The fact is, you don't get to choose middle men. Unless you are far more important than I am, I certainly don't get to demand which transport company is used to get a product I'm buying to the store I'm buying it from. There are MANY middle men forcing their way in to get involved in EVERY purchase you make. I'm not sure what makes you think scalpers are any worse than the others, or the unionized labor that is often part of that middleman workforce. Every middleman involved adds their markup, plus profit. Just making this post transits hundreds of devices that were bought by ISPs (and hosting companies) who procured through many middlemen from the equipment manufacturers, none of which I personally chose to do business with. Scalpers are certainly no more immoral than Starbucks who takes a 5 cent commodity and turns it into a $2.50 mediocre drink, times a million per day. Why don't those bean growers get a bigger cut??? Dang it, it's downright immoral!!!!!
Unisus wrote:
it's more like someone cleaning your car without you wanting it and then charging you a fee for their work.

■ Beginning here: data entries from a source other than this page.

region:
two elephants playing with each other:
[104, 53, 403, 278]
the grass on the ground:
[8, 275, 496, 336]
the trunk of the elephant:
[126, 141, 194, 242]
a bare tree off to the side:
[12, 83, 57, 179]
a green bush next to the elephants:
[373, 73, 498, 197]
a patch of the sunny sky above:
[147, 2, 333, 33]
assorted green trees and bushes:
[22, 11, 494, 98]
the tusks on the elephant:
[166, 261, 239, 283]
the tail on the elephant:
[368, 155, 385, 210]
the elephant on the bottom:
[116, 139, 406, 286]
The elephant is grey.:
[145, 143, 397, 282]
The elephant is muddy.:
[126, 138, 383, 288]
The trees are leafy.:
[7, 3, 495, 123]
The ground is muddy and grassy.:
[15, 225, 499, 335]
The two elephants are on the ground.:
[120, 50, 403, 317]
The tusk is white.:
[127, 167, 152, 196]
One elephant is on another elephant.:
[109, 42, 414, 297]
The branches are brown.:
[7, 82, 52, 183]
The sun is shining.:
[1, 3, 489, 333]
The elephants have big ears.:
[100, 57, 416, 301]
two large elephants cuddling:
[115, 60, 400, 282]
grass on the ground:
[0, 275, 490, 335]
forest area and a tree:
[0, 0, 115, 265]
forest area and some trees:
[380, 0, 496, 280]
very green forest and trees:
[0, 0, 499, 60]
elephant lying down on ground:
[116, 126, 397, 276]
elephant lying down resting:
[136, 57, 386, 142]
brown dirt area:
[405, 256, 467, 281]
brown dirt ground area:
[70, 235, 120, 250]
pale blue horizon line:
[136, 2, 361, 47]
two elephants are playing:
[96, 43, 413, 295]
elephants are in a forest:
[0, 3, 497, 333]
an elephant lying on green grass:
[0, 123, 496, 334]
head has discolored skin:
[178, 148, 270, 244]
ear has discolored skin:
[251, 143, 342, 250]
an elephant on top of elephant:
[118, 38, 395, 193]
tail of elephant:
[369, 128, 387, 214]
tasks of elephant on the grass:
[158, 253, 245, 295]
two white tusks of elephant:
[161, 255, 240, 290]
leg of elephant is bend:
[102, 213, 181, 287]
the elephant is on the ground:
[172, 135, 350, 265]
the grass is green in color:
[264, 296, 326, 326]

So where you are from, you are first forced to attend a concert you don't want to see, and then pay for the ticket later? Strange customs...
And even in the case of scalping concert tickets, those people waited in line, called phone numbers endlessly, or sat at the computer in virtual line to get the tickets they resell later, so that those who couldn't be bothered to do the same, get to pay a markup for someone else doing the work for them. People may not like paying more for this "service" but nevertheless, scalpers are doing what "you" couldn't or wouldn't do, which is fight to get tickets when they first went on sale. It's not their fault "you" didn't. They are nothing more than middle men. Not a glorious profession, but middle men exist in almost every industry and are necessary. Certainly not immoral.
LilCLinkin wrote:

3. The game will not be re-printed.

3. Scalping is morally corrupt and I strongly feel that scalpers should not profit in any way from some one else's hard work.

That's a bit strong. The scalpers would argue they helped fund the project when otherwise it might have struggled. Venture capitalist firms could be argued to be nothing more than greedy capitalist pigs, but then again, most of the companies they fund wouldn't exist without them, and some turn out to be massive drains on the venture capitalists (not all companies they fund are viable).

While I would much prefer to pay a higher fee to Serious Poulp for the game and expansions rather than a scalper, sadly, I missed the last window, so that is not an option. I had not even heard of this game at that time. I recognize that despite limited advertising, limited time window, and limited production, the scalpers did help SP accomplish what they set out to do with these limitations. Without the scalpers, it would have taken longer, required more word of mouth/advertising, and more money and greater risk. You could say they are a necessary evil if you still prefer the term evil. In a perfect world, SP would simply be able to fulfill orders on demand and not need KS or need backers. But this is not a perfect world.

The fact that SP has long stated it won't be reprinted creates an environment for scalpers to thrive in. Otherwise, if there were uncertainty about future reprints, scalpers would be taking on uncertainty themselves by investing in something that might turn out to be commoditized. So in a way, SP deserves some blame for the fact that Ebay is starting to fill up with shrink wrapped base sets the last few days as we enter the holiday season.
Do you have an estimate on when the shop will be open? Are we talking weeks or months?
Is the only source of the sleeves the kickstarter campaign, or is there a source that sells the same size sleeves one can buy to sleeve up the whole set?

Since it looks like this game will never go full retail, one thing is sure...this game will be susceptible to wear and tear with dwindling supplies for replacement. All the more important to sleeve up your game if you really care about it weathering the years.